For the computation of large ordinal factorizations of formal contexts that do not omit ordinal two-factorizations by their structure, the runtime-obstacle is the computation of the large induced bipartite subgraph. If the exact problem is solved, the algorithm thus has exponential runtime. Our previous work [8] also discusses three heuristics for the computation of bipartite subgraphs which can be plugged to achieve an algorithm that has polynomial runtime. Usually, we are interested in two-factorizations of formal context with limited size, as a human can otherwise not grasp the connections encoded in the dataset. Thus, the runtime of these algorithms are usually not the critical limitation and thus a method that is computationally expensive can be employed.

8 Conclusion

In this paper, we expanded on the work done on ordinal two-factorizations in the realm of ordinal factor analysis. First, we performed some structural investigations about the disjointness of the two ordinal factors.

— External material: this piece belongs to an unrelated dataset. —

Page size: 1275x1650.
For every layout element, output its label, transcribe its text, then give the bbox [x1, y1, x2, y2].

Thereby, we were able to characterize the incidence pairs that can appear in both ordinal factors as the isolated elements of the incompatibility graph. Then, we proposed an algorithm for the computation of maximal ordinal two-factorizations. To this end, we developed a polynomial time algorithm to compute a two-factorization of a formal context that has a bipartite incompatibility graph. We showed, that the problem to compute maximal ordinal two-factorizations is \(\textsf{NP}\)-complete and proposed our approach Ord2Factor to compute large ordinal two-factorizations. As we demonstrated that the problem entails an \(\textsf{NP}\)-complete problem, the resulting algorithm is exponential.

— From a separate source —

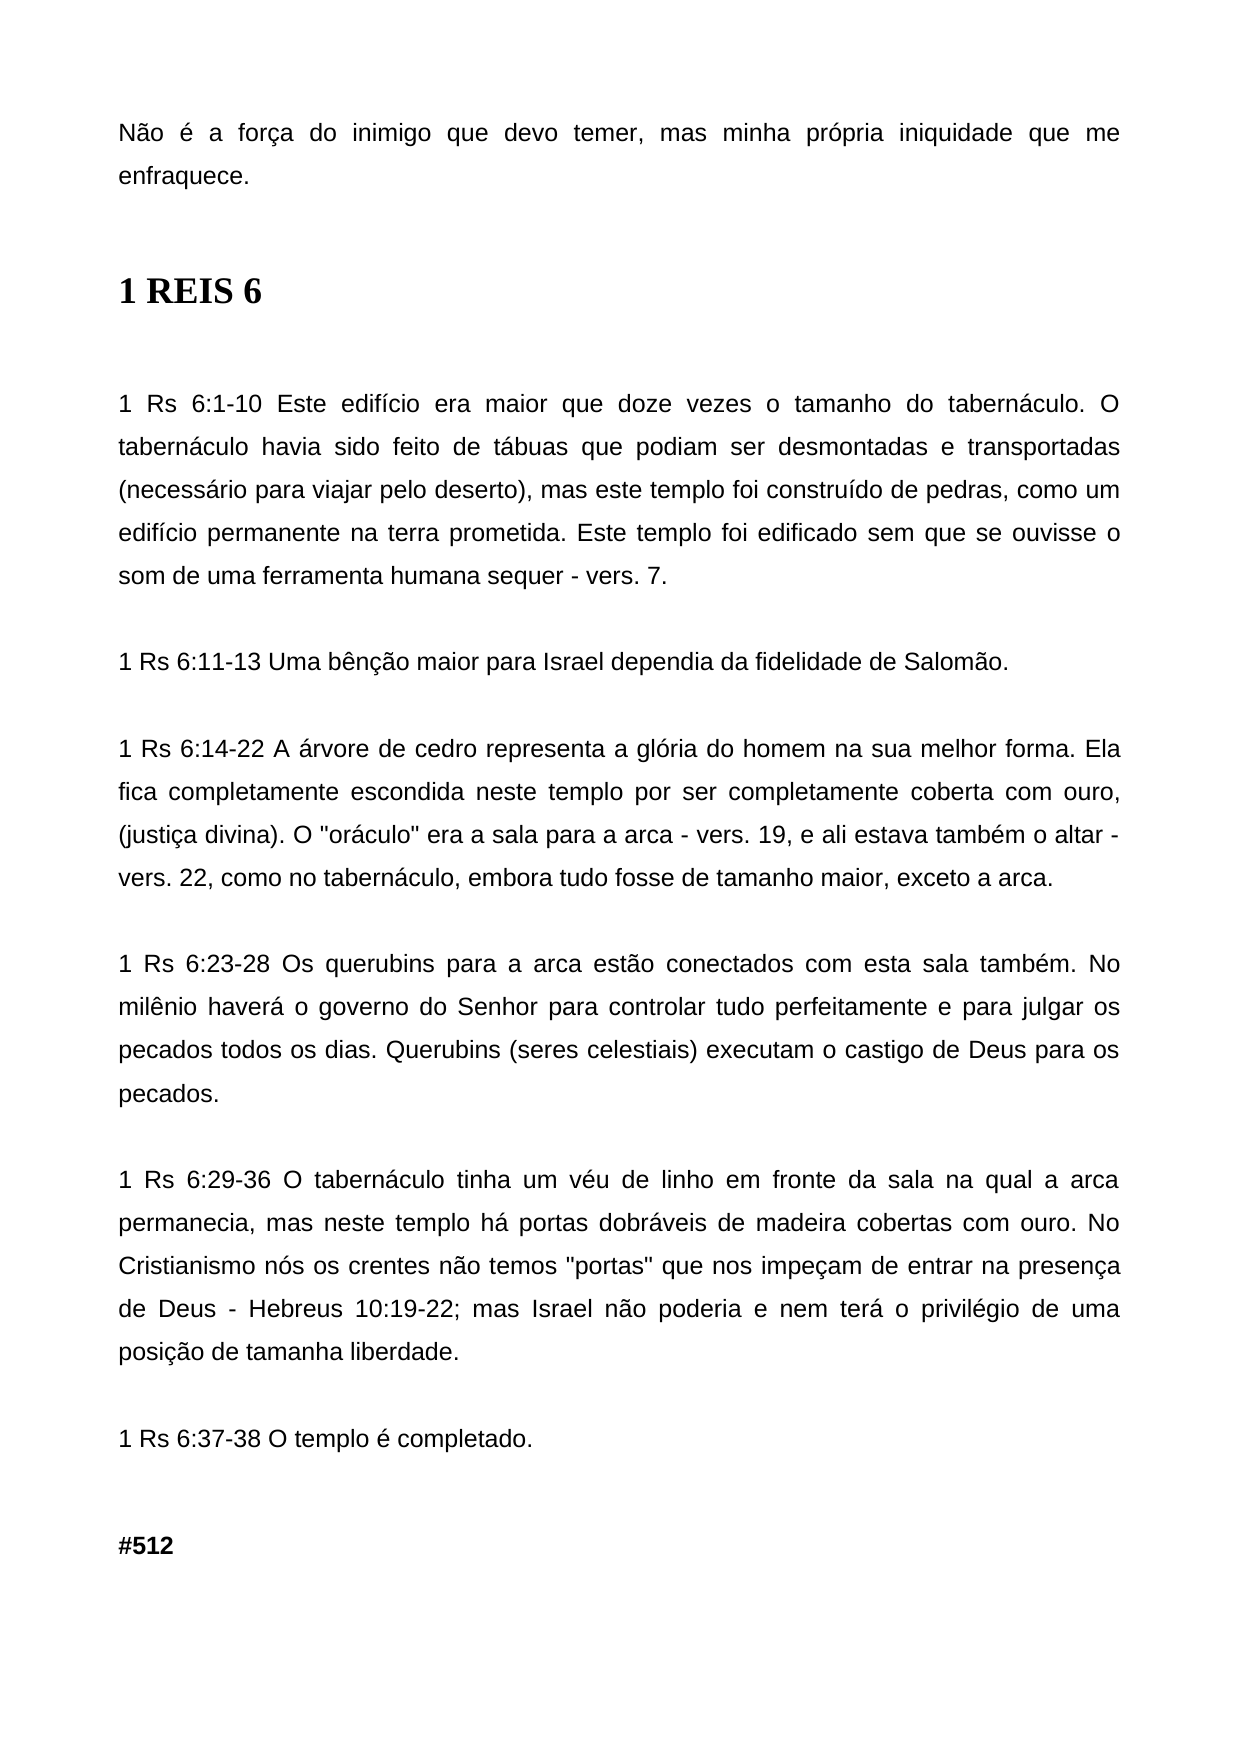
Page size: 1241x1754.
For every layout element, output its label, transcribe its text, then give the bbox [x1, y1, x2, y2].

Datasets often consist not only of binary but also already ordinal data. The ordinal factor analysis in its current form can only deal with this data by interpreting it as binary. While scaling in formal concept analysis is a tool to deal with this data, factors will not necessarily respect the order encapsulated in the data. In our opinion, the next step should be to extend this method to deal with this kind of non-binary data directly.